If the governor approves a bill, when will it take effect?

The text of a bill may include effective date provisions requiring the bill to take effect immediately, to take effect on a specified day, or there may be no mention of an effective date. Different sections of a bill may have different effective dates.


According to Article III, Section 39 of the Texas Constitution, a bill cannot become effective until at least 90 days after the session ends unless the bill passes both chambers with a favorable vote by two-thirds of the members.


Monday, August 30, 2021 is the 91st day following final adjournment; bills that do not specify an effective date and those that did not have the two-thirds vote necessary to take effect earlier will take effect on Monday, August 30, 2021.

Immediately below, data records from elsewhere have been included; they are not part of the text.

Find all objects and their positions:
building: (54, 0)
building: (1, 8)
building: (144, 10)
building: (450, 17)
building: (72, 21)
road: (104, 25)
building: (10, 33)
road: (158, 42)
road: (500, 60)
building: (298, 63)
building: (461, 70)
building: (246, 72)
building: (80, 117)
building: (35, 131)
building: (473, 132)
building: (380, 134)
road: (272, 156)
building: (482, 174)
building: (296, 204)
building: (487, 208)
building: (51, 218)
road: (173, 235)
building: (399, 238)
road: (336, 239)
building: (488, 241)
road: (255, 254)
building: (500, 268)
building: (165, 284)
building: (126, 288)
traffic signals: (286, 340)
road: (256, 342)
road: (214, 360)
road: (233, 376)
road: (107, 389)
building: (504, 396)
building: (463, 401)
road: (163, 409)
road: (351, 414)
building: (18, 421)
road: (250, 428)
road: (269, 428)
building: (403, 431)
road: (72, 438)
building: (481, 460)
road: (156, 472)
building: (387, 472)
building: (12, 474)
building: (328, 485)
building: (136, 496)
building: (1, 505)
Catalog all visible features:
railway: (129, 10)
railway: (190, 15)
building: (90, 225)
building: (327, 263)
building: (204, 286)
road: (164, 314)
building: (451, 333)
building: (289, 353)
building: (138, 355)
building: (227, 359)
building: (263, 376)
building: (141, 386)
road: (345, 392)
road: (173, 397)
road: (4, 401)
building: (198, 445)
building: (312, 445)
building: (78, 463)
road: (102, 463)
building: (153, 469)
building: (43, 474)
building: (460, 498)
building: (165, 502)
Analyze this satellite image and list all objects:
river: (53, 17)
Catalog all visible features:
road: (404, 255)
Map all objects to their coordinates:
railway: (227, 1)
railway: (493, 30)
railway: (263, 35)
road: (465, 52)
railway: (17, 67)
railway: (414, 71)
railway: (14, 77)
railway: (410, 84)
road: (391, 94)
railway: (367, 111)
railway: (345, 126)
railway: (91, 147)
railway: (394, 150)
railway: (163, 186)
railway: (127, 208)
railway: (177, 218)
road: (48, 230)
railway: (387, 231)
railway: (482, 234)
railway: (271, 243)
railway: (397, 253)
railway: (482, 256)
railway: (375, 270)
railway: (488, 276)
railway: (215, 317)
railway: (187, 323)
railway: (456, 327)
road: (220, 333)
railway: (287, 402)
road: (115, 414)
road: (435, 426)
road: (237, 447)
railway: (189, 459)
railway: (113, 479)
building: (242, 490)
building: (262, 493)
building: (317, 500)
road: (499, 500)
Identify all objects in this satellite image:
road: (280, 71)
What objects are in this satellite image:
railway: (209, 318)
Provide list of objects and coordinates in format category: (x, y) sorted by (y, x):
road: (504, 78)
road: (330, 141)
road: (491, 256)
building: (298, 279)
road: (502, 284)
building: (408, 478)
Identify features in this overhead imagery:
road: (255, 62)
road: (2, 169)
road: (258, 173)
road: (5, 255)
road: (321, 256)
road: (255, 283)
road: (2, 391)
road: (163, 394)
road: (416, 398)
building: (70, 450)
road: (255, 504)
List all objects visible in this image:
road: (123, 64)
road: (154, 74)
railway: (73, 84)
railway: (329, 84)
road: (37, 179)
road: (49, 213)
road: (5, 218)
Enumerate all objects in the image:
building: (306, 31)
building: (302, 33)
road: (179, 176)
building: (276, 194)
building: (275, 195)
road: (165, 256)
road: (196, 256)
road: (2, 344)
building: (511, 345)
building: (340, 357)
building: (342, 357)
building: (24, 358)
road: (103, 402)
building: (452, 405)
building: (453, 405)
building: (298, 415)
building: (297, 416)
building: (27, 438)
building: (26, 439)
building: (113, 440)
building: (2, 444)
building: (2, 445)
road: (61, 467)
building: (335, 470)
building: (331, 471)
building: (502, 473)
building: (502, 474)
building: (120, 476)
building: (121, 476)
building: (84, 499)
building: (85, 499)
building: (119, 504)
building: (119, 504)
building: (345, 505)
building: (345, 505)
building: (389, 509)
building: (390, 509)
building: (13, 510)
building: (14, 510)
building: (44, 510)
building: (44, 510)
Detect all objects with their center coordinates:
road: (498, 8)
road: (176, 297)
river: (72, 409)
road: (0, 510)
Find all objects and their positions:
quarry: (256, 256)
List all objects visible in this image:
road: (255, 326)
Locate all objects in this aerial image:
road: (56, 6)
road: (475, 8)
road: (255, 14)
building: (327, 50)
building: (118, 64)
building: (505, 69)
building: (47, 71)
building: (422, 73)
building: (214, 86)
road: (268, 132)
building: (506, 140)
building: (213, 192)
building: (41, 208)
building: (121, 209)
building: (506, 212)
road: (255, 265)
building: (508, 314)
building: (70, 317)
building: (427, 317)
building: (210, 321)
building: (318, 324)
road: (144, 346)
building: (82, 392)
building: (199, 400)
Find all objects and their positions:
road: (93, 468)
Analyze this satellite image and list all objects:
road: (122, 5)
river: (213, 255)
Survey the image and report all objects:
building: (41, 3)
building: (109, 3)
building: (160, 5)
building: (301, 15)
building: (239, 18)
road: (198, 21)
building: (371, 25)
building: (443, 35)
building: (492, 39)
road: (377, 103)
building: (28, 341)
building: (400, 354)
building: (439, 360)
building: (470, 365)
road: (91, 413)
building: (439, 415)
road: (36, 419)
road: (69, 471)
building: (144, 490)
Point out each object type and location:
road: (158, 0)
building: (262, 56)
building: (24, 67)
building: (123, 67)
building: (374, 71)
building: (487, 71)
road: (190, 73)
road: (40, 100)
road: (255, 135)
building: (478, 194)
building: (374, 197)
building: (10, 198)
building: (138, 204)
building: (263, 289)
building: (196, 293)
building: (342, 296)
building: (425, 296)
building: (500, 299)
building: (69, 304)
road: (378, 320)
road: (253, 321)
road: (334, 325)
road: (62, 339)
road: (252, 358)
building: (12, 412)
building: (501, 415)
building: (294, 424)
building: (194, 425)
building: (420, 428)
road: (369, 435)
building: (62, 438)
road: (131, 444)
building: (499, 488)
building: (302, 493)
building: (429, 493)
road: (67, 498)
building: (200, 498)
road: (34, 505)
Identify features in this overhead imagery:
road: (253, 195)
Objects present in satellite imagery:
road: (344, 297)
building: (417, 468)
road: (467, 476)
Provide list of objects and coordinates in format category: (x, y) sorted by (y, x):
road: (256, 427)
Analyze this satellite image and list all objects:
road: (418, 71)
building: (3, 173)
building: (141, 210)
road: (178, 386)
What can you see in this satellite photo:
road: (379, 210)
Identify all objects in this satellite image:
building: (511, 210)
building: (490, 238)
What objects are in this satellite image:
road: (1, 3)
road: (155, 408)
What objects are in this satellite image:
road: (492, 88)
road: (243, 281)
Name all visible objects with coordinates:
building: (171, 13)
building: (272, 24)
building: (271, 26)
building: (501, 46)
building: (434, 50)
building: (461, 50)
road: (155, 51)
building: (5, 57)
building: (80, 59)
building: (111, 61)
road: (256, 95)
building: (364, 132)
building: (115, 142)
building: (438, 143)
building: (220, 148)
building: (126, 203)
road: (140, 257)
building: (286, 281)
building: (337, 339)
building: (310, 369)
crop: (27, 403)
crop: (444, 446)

If a bill received the votes necessary to become effective immediately, it will take effect on the date of the last action necessary for it to become law. This could be when the governor signs it, when the governor files it with the Secretary of State without approving or vetoing it, or when the time for the governor to act expires, if the bill has not been approved or vetoed during that time.

 

What happens to bills that do not pass?

Bills that do not make it completely through the legislative process die with the end of the session and are not automatically refiled during the next session.

 

What about other types of legislation?

Joint resolutions that pass both chambers of the Legislature are filed with the Secretary of State, and will be on the ballot as a proposed constitutional amendment for the November 2, 2021 election.


Concurrent resolutions generally require action by the governor. Concurrent resolutions used for administrative matters in the House and Senate do not require approval from the governor.


Simple resolutions are passed by only one chamber of the Legislature, and do not require the governor's approval.

 

Where can I find more information about special sessions?

You can start with the LRL's FAQ about special sessions. The LRL website's section devoted to special sessions also includes historical information, links to statutory authority pertaining to special sessions, and more.